-- What the exercise asks --
Your answer consists of the lines in the data that contain "Medzinárodné". Copy each of them.

┌─ Excerpted data

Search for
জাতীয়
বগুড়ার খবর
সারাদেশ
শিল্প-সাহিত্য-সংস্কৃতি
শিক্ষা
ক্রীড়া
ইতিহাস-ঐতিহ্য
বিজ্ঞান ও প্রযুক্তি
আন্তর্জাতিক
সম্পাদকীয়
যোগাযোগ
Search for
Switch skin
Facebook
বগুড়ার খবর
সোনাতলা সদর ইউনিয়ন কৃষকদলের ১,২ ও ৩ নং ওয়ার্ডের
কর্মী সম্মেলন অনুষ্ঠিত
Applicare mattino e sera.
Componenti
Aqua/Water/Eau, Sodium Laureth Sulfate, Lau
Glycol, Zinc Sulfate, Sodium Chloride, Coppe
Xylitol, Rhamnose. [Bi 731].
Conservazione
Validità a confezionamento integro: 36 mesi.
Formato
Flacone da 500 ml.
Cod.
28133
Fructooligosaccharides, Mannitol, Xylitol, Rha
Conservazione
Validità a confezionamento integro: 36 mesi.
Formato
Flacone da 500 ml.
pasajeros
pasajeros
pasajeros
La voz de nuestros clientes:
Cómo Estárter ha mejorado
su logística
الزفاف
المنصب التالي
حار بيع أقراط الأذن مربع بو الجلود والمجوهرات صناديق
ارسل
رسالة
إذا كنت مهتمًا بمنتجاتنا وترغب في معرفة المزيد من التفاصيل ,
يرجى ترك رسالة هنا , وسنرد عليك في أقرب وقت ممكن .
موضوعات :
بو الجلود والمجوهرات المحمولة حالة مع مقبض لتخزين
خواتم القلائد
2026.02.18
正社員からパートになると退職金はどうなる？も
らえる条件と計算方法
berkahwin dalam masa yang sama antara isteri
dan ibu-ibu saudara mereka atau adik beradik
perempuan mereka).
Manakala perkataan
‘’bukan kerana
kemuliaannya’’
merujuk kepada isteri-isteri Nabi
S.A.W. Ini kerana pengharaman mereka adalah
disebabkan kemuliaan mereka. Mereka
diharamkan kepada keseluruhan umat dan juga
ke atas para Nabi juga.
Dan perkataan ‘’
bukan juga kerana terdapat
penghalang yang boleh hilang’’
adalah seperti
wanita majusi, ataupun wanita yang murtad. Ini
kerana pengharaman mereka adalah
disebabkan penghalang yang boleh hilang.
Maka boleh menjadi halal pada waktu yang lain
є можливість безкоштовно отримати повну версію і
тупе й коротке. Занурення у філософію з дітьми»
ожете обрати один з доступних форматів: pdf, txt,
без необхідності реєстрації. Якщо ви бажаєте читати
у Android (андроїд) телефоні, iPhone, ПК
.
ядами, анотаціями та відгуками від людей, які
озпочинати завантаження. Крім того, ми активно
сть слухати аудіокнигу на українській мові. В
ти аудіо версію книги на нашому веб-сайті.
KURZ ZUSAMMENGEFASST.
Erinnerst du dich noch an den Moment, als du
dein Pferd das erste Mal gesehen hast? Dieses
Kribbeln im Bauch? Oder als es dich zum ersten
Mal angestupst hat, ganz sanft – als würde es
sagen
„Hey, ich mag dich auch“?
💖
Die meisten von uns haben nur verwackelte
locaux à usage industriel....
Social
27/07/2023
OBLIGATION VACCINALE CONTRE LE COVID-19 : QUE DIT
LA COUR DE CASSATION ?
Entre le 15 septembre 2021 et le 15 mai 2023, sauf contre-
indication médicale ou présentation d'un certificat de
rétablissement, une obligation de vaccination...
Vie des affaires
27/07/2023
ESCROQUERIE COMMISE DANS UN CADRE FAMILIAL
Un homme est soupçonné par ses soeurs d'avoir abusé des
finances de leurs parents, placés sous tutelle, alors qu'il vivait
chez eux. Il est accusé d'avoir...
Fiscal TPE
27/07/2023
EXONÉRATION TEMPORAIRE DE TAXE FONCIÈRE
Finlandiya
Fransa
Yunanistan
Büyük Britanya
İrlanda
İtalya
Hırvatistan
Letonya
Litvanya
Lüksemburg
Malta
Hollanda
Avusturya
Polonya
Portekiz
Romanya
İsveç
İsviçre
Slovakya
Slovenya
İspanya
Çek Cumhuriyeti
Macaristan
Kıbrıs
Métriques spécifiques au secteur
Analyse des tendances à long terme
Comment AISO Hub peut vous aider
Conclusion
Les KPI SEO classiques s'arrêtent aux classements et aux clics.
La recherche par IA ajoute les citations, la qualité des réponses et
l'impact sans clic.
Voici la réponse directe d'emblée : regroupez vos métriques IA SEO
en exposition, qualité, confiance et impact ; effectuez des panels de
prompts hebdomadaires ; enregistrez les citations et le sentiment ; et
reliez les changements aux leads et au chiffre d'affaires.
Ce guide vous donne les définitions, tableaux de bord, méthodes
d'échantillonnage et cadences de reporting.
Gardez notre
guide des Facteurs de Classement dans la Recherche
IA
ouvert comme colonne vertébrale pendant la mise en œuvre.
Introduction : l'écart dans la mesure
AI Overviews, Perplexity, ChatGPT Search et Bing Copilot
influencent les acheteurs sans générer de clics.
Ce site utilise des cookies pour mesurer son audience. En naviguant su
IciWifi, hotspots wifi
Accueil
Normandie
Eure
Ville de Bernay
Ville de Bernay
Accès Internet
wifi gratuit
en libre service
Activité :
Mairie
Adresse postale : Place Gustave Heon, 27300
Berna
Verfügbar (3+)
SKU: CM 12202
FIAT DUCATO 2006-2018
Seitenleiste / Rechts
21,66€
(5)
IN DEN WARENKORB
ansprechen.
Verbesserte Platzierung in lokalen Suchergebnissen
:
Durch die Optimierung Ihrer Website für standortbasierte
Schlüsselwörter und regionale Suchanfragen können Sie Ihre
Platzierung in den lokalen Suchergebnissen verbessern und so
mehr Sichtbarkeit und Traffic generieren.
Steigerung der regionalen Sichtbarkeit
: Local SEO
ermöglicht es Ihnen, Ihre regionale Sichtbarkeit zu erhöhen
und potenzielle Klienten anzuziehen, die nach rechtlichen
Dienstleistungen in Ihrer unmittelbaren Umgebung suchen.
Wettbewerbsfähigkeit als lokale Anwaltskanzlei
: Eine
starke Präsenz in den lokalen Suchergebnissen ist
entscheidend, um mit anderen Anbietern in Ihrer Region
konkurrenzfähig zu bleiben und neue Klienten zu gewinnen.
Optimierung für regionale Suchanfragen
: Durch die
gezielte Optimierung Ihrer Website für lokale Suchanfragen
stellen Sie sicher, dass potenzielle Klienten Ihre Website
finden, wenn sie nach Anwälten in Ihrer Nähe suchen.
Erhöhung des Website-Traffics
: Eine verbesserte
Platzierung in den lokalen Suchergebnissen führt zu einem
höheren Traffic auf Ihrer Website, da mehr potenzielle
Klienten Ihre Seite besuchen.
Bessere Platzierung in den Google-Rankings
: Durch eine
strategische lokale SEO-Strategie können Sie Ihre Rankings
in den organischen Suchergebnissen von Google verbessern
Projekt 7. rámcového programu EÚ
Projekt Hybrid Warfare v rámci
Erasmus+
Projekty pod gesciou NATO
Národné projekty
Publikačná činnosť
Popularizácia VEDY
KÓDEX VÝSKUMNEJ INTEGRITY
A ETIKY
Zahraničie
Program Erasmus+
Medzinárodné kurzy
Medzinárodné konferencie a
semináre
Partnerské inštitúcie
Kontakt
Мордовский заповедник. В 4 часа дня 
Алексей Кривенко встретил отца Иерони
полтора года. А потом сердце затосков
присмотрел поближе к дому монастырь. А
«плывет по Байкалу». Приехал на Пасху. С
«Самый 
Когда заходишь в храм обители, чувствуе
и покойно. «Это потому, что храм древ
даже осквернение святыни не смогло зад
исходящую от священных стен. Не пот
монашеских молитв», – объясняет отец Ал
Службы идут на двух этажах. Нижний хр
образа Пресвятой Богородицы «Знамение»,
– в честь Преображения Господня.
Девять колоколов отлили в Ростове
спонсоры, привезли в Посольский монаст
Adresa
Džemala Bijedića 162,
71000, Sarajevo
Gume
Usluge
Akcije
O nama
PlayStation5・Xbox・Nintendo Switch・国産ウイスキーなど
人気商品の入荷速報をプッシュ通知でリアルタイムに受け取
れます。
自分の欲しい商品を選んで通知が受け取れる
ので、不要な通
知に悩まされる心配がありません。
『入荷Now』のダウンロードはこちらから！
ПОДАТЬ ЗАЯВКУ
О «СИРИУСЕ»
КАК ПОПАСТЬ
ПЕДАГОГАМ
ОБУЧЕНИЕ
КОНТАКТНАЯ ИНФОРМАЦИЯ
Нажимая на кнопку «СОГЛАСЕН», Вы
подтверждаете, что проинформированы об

└─

-- Solution for this exercise --
Medzinárodné kurzy
Medzinárodné konferencie a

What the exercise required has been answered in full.